(Collected data entries)
□ □ □ □ □ □ □

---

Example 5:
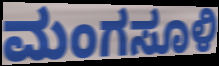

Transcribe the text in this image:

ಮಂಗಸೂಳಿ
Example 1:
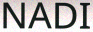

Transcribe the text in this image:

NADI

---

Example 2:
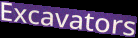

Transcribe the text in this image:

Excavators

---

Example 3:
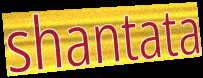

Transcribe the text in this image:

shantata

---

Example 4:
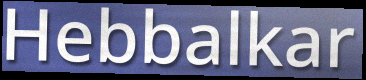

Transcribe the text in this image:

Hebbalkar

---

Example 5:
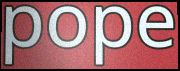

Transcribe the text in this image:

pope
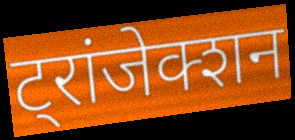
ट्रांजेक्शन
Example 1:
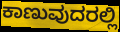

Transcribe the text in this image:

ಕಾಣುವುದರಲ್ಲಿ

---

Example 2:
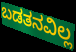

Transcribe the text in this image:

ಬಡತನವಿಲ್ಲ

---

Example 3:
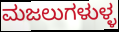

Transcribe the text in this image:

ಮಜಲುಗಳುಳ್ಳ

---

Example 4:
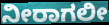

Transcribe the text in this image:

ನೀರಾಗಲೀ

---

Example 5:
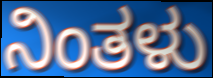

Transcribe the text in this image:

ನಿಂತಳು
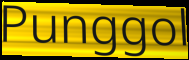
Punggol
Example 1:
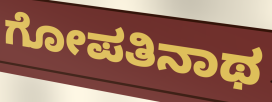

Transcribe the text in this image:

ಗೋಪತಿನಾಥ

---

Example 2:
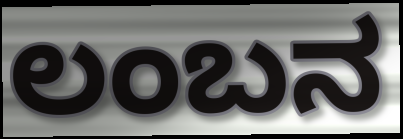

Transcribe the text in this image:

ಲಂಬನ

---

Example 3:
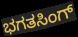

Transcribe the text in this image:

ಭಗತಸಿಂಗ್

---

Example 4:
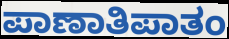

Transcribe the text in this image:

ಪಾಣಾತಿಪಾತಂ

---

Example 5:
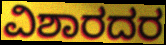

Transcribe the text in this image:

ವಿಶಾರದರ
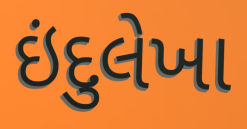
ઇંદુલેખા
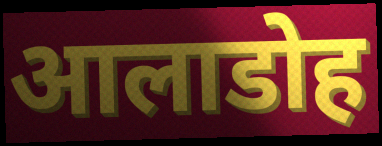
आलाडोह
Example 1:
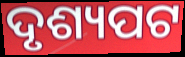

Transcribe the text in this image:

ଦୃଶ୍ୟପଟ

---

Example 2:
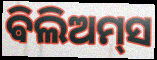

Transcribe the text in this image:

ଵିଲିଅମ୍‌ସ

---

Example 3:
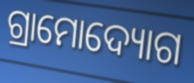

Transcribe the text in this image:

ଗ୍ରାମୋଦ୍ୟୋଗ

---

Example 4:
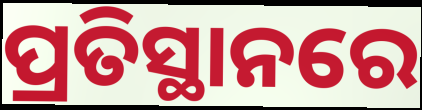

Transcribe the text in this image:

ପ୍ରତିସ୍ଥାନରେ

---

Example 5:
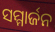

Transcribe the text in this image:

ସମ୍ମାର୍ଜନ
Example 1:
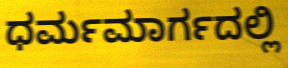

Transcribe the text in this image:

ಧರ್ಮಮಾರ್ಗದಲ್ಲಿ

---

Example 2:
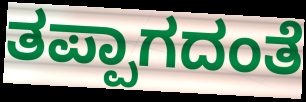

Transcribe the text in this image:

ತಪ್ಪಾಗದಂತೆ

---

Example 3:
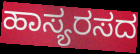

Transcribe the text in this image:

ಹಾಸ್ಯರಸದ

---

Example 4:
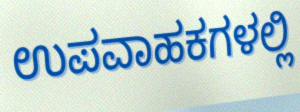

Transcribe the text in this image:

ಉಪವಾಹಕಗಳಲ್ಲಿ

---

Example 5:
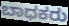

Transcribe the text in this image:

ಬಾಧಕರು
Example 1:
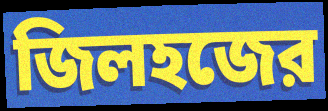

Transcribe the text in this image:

□ □ □ □ □ □ □

▸ WORK REQUIRED
Only an exact copy of the records, free of images, belongs in the answer.

▸ RESULT FOR THIS EXERCISE
---

Example 5:

Transcribe the text in this image:

ಮಂಗಸೂಳಿ
Example 1:

Transcribe the text in this image:

NADI

---

Example 2:

Transcribe the text in this image:

Excavators

---

Example 3:

Transcribe the text in this image:

shantata

---

Example 4:

Transcribe the text in this image:

Hebbalkar

---

Example 5:

Transcribe the text in this image:

pope
ट्रांजेक्शन
Example 1:

Transcribe the text in this image:

ಕಾಣುವುದರಲ್ಲಿ

---

Example 2:

Transcribe the text in this image:

ಬಡತನವಿಲ್ಲ

---

Example 3:

Transcribe the text in this image:

ಮಜಲುಗಳುಳ್ಳ

---

Example 4:

Transcribe the text in this image:

ನೀರಾಗಲೀ

---

Example 5:

Transcribe the text in this image:

ನಿಂತಳು
Punggol
Example 1:

Transcribe the text in this image:

ಗೋಪತಿನಾಥ

---

Example 2:

Transcribe the text in this image:

ಲಂಬನ

---

Example 3:

Transcribe the text in this image:

ಭಗತಸಿಂಗ್

---

Example 4:

Transcribe the text in this image:

ಪಾಣಾತಿಪಾತಂ

---

Example 5:

Transcribe the text in this image:

ವಿಶಾರದರ
ઇંદુલેખા
आलाडोह
Example 1:

Transcribe the text in this image:

ଦୃଶ୍ୟପଟ

---

Example 2:

Transcribe the text in this image:

ଵିଲିଅମ୍‌ସ

---

Example 3:

Transcribe the text in this image:

ଗ୍ରାମୋଦ୍ୟୋଗ

---

Example 4:

Transcribe the text in this image:

ପ୍ରତିସ୍ଥାନରେ

---

Example 5:

Transcribe the text in this image:

ସମ୍ମାର୍ଜନ
Example 1:

Transcribe the text in this image:

ಧರ್ಮಮಾರ್ಗದಲ್ಲಿ

---

Example 2:

Transcribe the text in this image:

ತಪ್ಪಾಗದಂತೆ

---

Example 3:

Transcribe the text in this image:

ಹಾಸ್ಯರಸದ

---

Example 4:

Transcribe the text in this image:

ಉಪವಾಹಕಗಳಲ್ಲಿ

---

Example 5:

Transcribe the text in this image:

ಬಾಧಕರು
Example 1:

Transcribe the text in this image:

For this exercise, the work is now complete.